Police released a video of the suspects as they were made to lie in the street stripped to their underwear

By Vanessa Buschschlüter

BBC News

Ecuadorean security forces have arrested 68 gang members after they stormed a hospital in the town of Yaguachi, in Guayas province.

Officials said the men tried to take over the facility, at which a member of their gang was receiving treatment.

Police said the intruders' aim was to guard the patient from potential attacks from rivals.

There have been previous incidents in which gang members have been targeted while in hospital.

During that incident, nurses and hospital staff were taken hostage as the men exchanged fire with police.

It is not yet clear which gang was behind Sunday's storming of the Yaguachi hospital, nor who the injured man was they were trying to guard.

Police said he had arrived at the hospital in the early hours of Sunday with gunshot wounds. He has since died of those wounds, they said.

After securing the hospital, the security forces also raided a nearby "rehabilitation centre".

Drug rehabilitation centres are often used as a front by gangs.

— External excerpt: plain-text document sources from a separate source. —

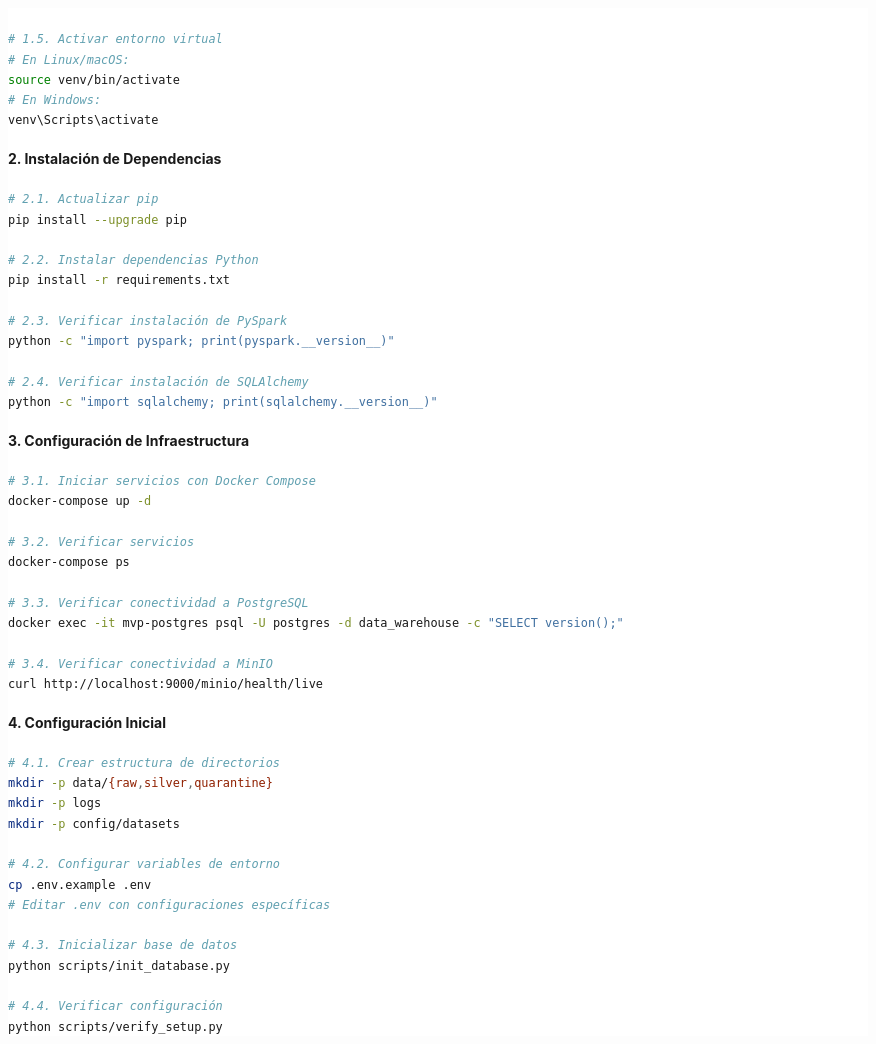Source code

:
 ```bash

# 1.5. Activar entorno virtual
# En Linux/macOS:
source venv/bin/activate
# En Windows:
venv\Scripts\activate
```

#### 2. Instalación de Dependencias

```bash
# 2.1. Actualizar pip
pip install --upgrade pip

# 2.2. Instalar dependencias Python
pip install -r requirements.txt

# 2.3. Verificar instalación de PySpark
python -c "import pyspark; print(pyspark.__version__)"

# 2.4. Verificar instalación de SQLAlchemy
python -c "import sqlalchemy; print(sqlalchemy.__version__)"
```

#### 3. Configuración de Infraestructura

```bash
# 3.1. Iniciar servicios con Docker Compose
docker-compose up -d

# 3.2. Verificar servicios
docker-compose ps

# 3.3. Verificar conectividad a PostgreSQL
docker exec -it mvp-postgres psql -U postgres -d data_warehouse -c "SELECT version();"

# 3.4. Verificar conectividad a MinIO
curl http://localhost:9000/minio/health/live
```

#### 4. Configuración Inicial

```bash
# 4.1. Crear estructura de directorios
mkdir -p data/{raw,silver,quarantine}
mkdir -p logs
mkdir -p config/datasets

# 4.2. Configurar variables de entorno
cp .env.example .env
# Editar .env con configuraciones específicas

# 4.3. Inicializar base de datos
python scripts/init_database.py

# 4.4. Verificar configuración
python scripts/verify_setup.py
```
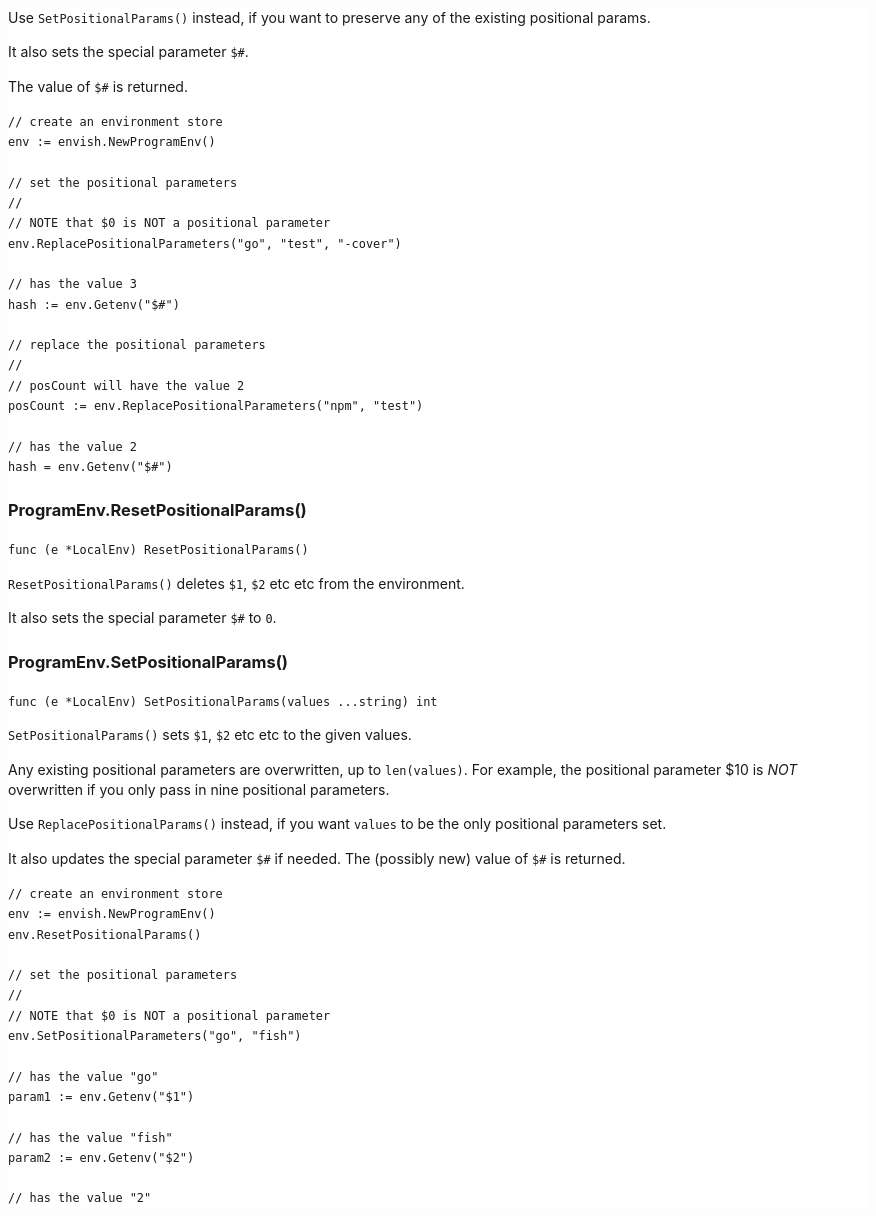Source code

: Use `SetPositionalParams()` instead, if you want to preserve any of the existing positional params.

It also sets the special parameter `$#`.

The value of `$#` is returned.

```golang
// create an environment store
env := envish.NewProgramEnv()

// set the positional parameters
//
// NOTE that $0 is NOT a positional parameter
env.ReplacePositionalParameters("go", "test", "-cover")

// has the value 3
hash := env.Getenv("$#")

// replace the positional parameters
//
// posCount will have the value 2
posCount := env.ReplacePositionalParameters("npm", "test")

// has the value 2
hash = env.Getenv("$#")
```

### ProgramEnv.ResetPositionalParams()

```golang
func (e *LocalEnv) ResetPositionalParams()
```

`ResetPositionalParams()` deletes `$1`, `$2` etc etc from the environment.

It also sets the special parameter `$#` to `0`.

### ProgramEnv.SetPositionalParams()

```golang
func (e *LocalEnv) SetPositionalParams(values ...string) int
```

`SetPositionalParams()` sets `$1`, `$2` etc etc to the given values.

Any existing positional parameters are overwritten, up to `len(values)`. For example, the positional parameter $10 is *NOT* overwritten if you only pass in nine positional parameters.

Use `ReplacePositionalParams()` instead, if you want `values` to be the only positional parameters set.

It also updates the special parameter `$#` if needed. The (possibly new) value of `$#` is returned.

```golang
// create an environment store
env := envish.NewProgramEnv()
env.ResetPositionalParams()

// set the positional parameters
//
// NOTE that $0 is NOT a positional parameter
env.SetPositionalParameters("go", "fish")

// has the value "go"
param1 := env.Getenv("$1")

// has the value "fish"
param2 := env.Getenv("$2")

// has the value "2"
```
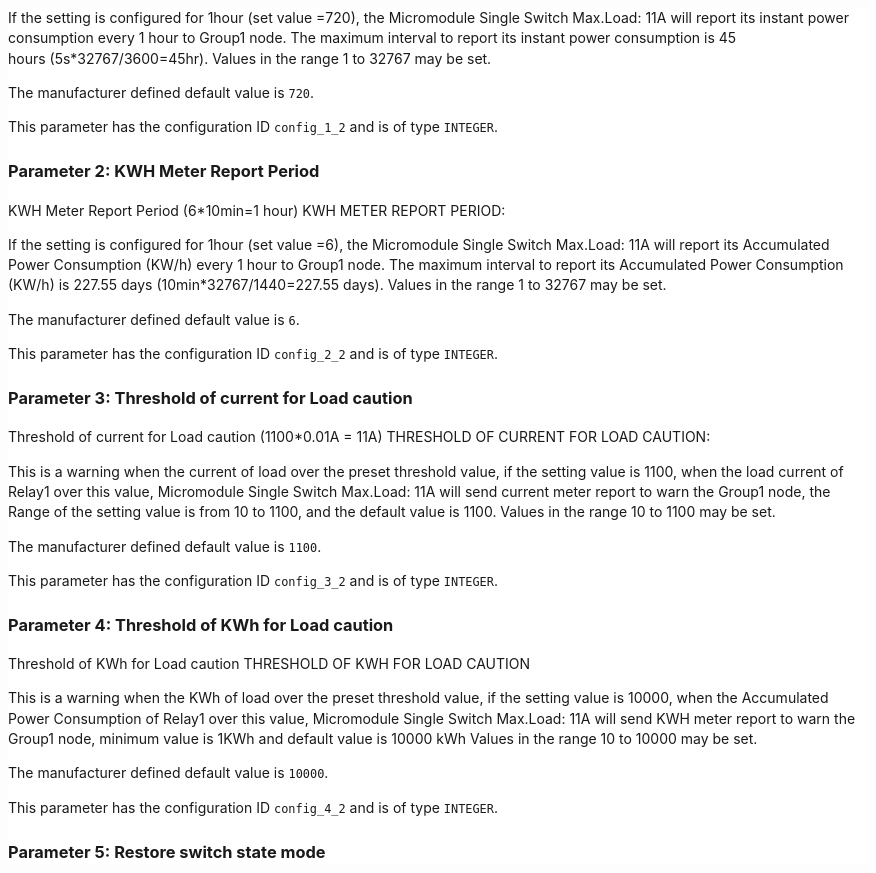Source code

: If the setting is configured for 1hour (set value =720), the Micromodule Single Switch Max.Load: 11A will report its instant power consumption every 1 hour to Group1 node. The maximum interval to report its instant power consumption is 45 hours (5s*32767/3600=45hr).
Values in the range 1 to 32767 may be set.

The manufacturer defined default value is ```720```.

This parameter has the configuration ID ```config_1_2``` and is of type ```INTEGER```.


### Parameter 2: KWH Meter Report Period

KWH Meter Report Period (6*10min=1 hour)
KWH METER REPORT PERIOD:

If the setting is configured for 1hour (set value =6), the Micromodule Single Switch Max.Load: 11A will report its Accumulated Power Consumption (KW/h) every 1 hour to Group1 node. The maximum interval to report its Accumulated Power Consumption (KW/h) is 227.55 days (10min*32767/1440=227.55 days).
Values in the range 1 to 32767 may be set.

The manufacturer defined default value is ```6```.

This parameter has the configuration ID ```config_2_2``` and is of type ```INTEGER```.


### Parameter 3: Threshold of current for Load caution

Threshold of current for Load caution (1100*0.01A = 11A)
THRESHOLD OF CURRENT FOR LOAD CAUTION:

This is a warning when the current of load over the preset threshold value, if the setting value is 1100, when the load current of Relay1 over this value, Micromodule Single Switch Max.Load: 11A will send current meter report to warn the Group1 node, the Range of the setting value is from 10 to 1100, and the default value is 1100.
Values in the range 10 to 1100 may be set.

The manufacturer defined default value is ```1100```.

This parameter has the configuration ID ```config_3_2``` and is of type ```INTEGER```.


### Parameter 4: Threshold of KWh for Load caution

Threshold of KWh for Load caution
THRESHOLD OF KWH FOR LOAD CAUTION

This is a warning when the KWh of load over the preset threshold value, if the setting value is 10000, when the Accumulated Power Consumption of Relay1 over this value, Micromodule Single Switch Max.Load: 11A will send KWH meter report to warn the Group1 node, minimum value is 1KWh and default value is 10000 kWh
Values in the range 10 to 10000 may be set.

The manufacturer defined default value is ```10000```.

This parameter has the configuration ID ```config_4_2``` and is of type ```INTEGER```.


### Parameter 5: Restore switch state mode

Officials said this one was used as command centre for their illegal operations, as well as a brothel.

The raid comes amid a state of emergency declared by President Daniel Noboa in response to a surge in gang violence.

More than 2,700 suspects have been arrested since Mr Noboa declared war on the gangs on 9 January, saying that there was an "armed internal conflict" between the criminal groups and security forces.

The president took the unprecedented step as gunmen took journalists and staff at a TV station hostage during a live broadcast.

Media caption,

Watch: Armed men interrupt live Ecuador broadcast and threaten staff

Since then, soldiers have been deployed to help police quell the violence, which had spread from the country's prisons to the streets of Ecuador's major cities.

According to the government, 201 prison guards and staff, who had been held hostage by rioting inmates, have been freed.

But the gangs also appear to have stepped up their attacks.